Of course, the launch wouldn’t be authentically Dotcom without a little unconventional flair, and it also saw a video “manifesto” consisting of a kind of slapstick Mission Impossible parody, featuring a not-too-convincing Barack Obama lookalike trying to track down the Internet Party manifesto at Dotcom’s mansion—a document which apparently reveals how to eradicate the need for a military and oil, and turn water into bitcoin.

Video: Youtube/Internet Party

But Dotcom’s not joking around when it comes to the political race. To enter Parliament, the Internet Party has to win an electoral seat or receive five percent of the vote. That might seem like a low number, but it’s by no means a given; for comparison, Julian Assange’s Wikileaks Party only got 0.66 percent of the vote in the 2013 Australian elections.

However, Dotcom has claimed that he’s already got a sitting electorate MP onboard after talking to members of other parties in what a New Zealand Herald editorial called “the most aggressive poaching exercise in this country's contemporary political history.”

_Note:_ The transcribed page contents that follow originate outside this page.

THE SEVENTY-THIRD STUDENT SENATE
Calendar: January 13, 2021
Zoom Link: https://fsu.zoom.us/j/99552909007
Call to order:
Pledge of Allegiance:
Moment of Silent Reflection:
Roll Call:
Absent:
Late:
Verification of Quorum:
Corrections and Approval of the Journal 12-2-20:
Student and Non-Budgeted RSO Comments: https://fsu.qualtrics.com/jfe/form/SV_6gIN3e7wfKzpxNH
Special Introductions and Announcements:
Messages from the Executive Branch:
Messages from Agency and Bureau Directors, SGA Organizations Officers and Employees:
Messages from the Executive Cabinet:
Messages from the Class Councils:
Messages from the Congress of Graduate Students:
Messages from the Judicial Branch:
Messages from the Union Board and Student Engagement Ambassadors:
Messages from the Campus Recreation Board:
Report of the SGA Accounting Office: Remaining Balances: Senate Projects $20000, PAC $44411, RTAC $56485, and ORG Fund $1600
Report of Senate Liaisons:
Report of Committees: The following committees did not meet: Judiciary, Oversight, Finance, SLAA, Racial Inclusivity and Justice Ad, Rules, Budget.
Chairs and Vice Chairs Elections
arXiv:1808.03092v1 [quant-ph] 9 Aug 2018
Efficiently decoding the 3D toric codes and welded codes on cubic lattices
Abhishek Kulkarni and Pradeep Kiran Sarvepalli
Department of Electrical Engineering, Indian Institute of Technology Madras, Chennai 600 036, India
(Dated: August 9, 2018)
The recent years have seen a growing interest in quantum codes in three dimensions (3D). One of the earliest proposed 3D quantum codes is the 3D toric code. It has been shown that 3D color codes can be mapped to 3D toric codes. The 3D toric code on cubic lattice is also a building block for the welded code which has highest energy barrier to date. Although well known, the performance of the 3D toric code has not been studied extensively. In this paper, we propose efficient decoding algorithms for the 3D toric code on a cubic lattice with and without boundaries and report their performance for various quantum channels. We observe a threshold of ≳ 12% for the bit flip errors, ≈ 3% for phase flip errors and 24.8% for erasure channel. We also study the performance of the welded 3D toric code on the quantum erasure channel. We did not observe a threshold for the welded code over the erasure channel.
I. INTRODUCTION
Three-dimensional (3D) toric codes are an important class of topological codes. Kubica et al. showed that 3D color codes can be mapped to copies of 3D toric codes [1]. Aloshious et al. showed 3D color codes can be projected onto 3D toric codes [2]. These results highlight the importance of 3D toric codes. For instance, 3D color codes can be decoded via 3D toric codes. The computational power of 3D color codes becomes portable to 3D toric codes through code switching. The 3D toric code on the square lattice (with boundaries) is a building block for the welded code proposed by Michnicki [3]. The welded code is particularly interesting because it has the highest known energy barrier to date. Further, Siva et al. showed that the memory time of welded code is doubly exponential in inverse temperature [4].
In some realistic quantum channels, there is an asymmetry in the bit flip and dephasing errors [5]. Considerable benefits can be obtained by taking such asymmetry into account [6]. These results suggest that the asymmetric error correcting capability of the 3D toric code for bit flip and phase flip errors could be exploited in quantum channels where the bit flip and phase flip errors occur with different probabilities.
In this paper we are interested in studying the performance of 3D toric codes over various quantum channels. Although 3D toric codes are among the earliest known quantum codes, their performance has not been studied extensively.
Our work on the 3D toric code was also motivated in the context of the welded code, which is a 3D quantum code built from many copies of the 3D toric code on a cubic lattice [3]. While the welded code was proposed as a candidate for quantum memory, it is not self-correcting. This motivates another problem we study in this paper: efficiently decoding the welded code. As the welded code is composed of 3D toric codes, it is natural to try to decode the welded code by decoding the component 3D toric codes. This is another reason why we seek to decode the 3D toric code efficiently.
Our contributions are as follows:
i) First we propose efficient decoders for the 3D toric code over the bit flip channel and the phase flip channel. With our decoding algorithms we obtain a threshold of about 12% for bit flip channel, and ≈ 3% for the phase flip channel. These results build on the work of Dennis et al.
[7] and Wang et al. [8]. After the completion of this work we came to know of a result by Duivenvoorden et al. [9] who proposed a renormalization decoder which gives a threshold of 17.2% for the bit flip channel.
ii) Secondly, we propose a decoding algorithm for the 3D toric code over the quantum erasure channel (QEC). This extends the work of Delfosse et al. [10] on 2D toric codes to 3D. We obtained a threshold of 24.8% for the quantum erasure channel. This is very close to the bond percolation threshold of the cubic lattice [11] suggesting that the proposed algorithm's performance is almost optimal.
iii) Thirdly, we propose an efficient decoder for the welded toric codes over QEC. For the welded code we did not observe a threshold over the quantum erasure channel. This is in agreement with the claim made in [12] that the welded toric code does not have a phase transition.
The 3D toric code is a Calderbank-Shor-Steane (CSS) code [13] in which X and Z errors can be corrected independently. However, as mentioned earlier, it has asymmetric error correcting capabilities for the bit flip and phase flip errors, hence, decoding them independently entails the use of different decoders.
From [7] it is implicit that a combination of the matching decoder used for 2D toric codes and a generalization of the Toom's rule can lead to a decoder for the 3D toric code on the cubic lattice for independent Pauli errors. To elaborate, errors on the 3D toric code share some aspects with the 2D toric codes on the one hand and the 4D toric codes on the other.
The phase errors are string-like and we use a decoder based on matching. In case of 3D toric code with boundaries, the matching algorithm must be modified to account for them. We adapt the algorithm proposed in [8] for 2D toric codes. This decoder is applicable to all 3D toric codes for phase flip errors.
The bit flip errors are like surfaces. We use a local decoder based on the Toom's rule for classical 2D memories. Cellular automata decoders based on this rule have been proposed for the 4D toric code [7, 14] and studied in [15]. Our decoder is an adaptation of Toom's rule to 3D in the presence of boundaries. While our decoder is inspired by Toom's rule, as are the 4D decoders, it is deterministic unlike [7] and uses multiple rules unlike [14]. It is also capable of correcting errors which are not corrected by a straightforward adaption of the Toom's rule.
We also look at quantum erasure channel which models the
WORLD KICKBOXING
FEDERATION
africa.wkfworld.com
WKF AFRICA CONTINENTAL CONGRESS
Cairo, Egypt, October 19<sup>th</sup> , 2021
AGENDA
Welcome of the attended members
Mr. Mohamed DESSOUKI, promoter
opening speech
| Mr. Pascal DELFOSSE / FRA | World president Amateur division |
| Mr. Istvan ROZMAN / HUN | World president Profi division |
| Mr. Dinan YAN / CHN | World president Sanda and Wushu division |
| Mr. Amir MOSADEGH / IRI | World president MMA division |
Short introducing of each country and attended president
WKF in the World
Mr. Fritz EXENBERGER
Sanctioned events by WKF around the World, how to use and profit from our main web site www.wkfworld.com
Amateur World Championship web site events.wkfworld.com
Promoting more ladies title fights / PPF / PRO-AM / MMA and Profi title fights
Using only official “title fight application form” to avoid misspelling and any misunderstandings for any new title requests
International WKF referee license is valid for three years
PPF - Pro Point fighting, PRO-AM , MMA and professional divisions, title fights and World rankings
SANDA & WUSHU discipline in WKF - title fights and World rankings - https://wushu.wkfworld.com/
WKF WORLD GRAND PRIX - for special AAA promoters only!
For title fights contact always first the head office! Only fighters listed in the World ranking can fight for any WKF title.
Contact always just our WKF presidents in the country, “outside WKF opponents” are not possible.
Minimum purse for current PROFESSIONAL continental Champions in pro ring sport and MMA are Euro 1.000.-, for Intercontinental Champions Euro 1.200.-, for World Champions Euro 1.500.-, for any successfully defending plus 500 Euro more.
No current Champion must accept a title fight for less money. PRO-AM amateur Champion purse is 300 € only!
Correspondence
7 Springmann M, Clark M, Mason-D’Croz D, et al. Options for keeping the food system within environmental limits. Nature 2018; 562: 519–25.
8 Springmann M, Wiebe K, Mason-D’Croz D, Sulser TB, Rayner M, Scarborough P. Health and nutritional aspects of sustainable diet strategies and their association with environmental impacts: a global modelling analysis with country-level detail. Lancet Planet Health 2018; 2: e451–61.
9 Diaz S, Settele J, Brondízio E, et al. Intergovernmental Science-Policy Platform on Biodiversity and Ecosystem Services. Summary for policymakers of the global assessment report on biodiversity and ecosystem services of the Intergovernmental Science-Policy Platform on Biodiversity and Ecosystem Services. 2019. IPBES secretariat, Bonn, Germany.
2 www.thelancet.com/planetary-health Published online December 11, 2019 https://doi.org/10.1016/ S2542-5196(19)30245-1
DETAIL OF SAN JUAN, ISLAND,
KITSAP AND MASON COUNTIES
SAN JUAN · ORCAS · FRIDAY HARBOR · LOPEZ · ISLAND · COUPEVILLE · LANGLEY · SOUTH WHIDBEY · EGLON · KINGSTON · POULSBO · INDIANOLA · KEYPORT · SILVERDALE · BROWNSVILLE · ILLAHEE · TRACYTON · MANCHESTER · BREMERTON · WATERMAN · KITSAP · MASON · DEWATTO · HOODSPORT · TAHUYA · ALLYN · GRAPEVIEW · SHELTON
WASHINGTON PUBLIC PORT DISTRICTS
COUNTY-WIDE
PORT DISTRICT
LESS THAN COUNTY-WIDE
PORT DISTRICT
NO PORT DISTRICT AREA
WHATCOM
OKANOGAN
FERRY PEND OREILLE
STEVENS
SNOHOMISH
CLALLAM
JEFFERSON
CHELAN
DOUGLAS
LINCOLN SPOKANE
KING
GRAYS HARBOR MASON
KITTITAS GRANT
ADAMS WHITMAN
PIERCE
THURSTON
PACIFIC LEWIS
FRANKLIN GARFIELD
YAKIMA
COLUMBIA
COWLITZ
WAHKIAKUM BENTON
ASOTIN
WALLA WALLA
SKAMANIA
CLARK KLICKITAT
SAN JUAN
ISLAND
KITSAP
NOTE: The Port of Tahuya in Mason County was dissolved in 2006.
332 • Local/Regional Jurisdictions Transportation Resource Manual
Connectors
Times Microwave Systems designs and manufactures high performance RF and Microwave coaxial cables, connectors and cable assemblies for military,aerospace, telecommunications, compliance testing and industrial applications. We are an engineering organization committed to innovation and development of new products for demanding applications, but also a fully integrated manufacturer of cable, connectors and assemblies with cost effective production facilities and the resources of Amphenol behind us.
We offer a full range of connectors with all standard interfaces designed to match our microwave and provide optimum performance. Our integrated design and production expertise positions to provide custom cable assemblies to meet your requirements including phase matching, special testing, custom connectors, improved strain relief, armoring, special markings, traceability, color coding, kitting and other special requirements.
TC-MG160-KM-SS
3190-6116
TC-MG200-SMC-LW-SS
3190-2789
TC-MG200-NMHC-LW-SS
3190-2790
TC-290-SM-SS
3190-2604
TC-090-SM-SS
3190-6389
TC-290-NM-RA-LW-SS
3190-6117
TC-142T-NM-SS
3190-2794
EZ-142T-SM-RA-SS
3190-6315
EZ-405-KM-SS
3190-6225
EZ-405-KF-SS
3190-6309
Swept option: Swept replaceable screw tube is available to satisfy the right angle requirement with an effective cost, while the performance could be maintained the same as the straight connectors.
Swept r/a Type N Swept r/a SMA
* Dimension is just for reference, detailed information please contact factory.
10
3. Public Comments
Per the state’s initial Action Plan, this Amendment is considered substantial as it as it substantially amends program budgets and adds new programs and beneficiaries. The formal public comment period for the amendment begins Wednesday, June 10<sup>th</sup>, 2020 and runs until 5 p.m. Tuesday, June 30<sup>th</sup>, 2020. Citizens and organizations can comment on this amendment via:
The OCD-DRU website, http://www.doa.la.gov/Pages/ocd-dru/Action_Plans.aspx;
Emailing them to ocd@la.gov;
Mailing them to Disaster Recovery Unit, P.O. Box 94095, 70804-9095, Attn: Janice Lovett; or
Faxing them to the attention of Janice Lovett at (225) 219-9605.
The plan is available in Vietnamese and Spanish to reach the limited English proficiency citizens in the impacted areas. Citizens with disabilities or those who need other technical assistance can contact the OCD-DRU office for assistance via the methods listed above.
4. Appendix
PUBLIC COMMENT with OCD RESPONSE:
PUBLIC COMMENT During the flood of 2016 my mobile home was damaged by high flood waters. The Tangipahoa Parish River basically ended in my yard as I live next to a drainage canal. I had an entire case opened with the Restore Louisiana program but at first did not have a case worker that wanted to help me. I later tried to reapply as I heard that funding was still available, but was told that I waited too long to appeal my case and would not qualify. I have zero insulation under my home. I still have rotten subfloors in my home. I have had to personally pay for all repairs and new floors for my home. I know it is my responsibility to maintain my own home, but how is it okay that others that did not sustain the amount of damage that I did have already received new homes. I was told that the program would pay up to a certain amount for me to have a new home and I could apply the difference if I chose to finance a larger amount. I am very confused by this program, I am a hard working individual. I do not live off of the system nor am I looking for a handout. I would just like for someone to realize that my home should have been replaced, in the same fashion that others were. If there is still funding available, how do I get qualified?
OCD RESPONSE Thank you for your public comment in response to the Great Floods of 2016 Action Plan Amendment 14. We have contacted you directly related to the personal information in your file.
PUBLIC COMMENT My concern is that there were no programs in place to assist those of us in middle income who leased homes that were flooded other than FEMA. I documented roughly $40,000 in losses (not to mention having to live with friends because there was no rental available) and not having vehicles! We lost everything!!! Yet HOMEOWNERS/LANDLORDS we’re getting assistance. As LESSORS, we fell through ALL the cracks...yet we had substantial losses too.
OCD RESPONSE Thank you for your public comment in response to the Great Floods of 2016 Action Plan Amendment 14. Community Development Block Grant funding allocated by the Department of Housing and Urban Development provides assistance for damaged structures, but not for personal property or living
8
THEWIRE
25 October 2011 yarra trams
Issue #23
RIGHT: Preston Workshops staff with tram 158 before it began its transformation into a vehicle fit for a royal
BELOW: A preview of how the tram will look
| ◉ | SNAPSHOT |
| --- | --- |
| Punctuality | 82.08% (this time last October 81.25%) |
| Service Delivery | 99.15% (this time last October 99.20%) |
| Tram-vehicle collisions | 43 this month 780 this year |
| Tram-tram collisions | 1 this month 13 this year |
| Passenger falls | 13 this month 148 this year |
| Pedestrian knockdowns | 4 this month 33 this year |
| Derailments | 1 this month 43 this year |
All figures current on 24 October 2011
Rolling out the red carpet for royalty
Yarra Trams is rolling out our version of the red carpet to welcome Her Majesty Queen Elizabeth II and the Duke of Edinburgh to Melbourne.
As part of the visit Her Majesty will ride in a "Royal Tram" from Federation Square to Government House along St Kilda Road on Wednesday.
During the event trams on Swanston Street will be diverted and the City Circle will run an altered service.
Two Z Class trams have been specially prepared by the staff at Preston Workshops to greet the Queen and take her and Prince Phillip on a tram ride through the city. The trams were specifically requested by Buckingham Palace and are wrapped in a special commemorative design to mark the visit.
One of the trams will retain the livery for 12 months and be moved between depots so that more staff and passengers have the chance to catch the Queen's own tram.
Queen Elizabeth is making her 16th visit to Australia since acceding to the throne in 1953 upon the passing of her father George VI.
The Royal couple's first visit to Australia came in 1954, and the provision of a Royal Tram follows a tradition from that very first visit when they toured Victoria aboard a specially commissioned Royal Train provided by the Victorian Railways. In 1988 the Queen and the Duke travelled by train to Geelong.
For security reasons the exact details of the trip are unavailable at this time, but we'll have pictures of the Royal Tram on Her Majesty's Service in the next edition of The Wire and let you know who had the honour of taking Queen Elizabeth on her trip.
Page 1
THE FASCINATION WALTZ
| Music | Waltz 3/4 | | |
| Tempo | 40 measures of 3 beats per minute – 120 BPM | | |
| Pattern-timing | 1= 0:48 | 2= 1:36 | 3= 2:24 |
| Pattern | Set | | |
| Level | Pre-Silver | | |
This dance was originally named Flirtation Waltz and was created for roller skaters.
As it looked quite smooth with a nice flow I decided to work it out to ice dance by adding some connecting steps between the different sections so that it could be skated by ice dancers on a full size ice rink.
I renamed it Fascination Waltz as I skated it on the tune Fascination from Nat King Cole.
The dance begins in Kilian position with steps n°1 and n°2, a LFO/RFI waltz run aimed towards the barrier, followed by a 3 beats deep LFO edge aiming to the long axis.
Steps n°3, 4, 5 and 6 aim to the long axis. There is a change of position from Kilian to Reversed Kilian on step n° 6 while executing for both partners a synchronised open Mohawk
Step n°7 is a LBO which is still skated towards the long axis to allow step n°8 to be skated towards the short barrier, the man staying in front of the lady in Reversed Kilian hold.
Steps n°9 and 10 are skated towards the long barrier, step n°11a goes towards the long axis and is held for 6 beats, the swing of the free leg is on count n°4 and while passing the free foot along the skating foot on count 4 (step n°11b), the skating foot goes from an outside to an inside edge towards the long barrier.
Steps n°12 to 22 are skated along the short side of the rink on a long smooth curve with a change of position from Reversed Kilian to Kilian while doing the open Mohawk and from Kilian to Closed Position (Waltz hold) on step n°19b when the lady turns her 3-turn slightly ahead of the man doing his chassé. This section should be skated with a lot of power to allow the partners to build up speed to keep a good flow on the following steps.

Before the party even launched, he’s been embroiled in political tensions. He initially planned a free “Party party” to kick off the political venture, but was forced to cancel when the Electoral Commission warned it could be seen as buying votes. Then according to local news sites, he’s been in the awkward position this week of having to defend owning Nazi memorabilia including a signed copy of Hitler’s Mein Kampf, discussion of which he dismissed as a smear campaign directed by the National Party, one of New Zealand’s two major political parties.

Dotcom himself is of course still fighting extradition to the US on piracy charges over the now-defunct Megaupload. It seems unlikely that will do anything to deter the votes of the internet generation Dotcom’s party is targeting. Soon the polls will tell.